2rebecca Fri 17-May-13 08:04:02

I think if the brother chooses to feel hurt because it's not convenient for him to come then that's his choice and it's just self pity.
Your husband is family as well. At the moment I wouldn't invite guests for the weekend because my son has 3 highers next week and is studying. If a relative phoned and wanted a casual visit I'd suggest another weekend.
I have weekends when I'm feeling stressed out after a busy week and don't want to visit or be visited by anyone. If my husband then invited (or didn't say no to, same thing) a couple of relatives to stay I'd be quite angry.
If I wanted to stay with a relative and it wasn't convenient I'd rather they said no firmly than resented me. Why should I get upset by this? It doesn't mean they don't love me any more, just that that weekend isn't convenient for me to visit.
You don't show your love for people by always saying yes to them, and in this case if she says yes to her brother she's saying no to her husband.

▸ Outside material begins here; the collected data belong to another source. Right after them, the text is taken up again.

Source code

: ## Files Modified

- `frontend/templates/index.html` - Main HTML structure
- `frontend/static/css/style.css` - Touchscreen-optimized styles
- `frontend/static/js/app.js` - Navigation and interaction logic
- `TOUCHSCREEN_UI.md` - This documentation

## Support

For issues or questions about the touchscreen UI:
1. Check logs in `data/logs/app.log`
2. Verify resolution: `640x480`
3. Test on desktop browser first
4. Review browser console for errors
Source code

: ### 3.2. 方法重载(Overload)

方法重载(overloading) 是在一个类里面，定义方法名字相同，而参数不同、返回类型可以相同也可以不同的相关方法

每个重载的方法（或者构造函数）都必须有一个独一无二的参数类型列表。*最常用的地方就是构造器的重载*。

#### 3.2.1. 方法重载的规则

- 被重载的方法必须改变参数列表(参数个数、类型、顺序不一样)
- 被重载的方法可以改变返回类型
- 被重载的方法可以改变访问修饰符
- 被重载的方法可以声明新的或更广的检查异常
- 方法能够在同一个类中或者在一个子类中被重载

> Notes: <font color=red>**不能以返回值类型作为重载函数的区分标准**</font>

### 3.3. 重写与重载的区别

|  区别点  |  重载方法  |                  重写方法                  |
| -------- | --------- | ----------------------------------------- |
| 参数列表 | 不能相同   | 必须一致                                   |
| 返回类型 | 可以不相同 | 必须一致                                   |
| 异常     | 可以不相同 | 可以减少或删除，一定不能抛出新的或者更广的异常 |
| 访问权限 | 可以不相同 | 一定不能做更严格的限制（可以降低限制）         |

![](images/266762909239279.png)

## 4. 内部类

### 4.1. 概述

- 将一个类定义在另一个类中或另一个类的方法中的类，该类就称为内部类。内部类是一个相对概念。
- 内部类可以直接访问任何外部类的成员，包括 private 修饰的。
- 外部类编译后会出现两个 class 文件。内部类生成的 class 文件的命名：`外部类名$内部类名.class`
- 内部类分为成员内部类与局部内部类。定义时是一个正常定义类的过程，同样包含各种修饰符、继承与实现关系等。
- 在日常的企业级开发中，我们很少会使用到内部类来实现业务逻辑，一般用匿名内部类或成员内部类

Snazzynewyear Fri 17-May-13 08:06:29

Now you've said it would first visit of him and wife, definitely no.

i would say really sorry, but no.

DontmindifIdo Fri 17-May-13 08:13:25

It doesn't work for you, your DH doesn't want to entertain, if your DB will be arriving with new wife, you know your own family, the expectation being that you will be formal entertaining, not 'amuse yourself' then it's not fair to force that on your DH when he's already asked for a quiet weekend.

Tell your DB again that this weekend doesn't work, but perhaps say that next weekend (or other dates) does, his choice them. Bit late to do this on a Friday.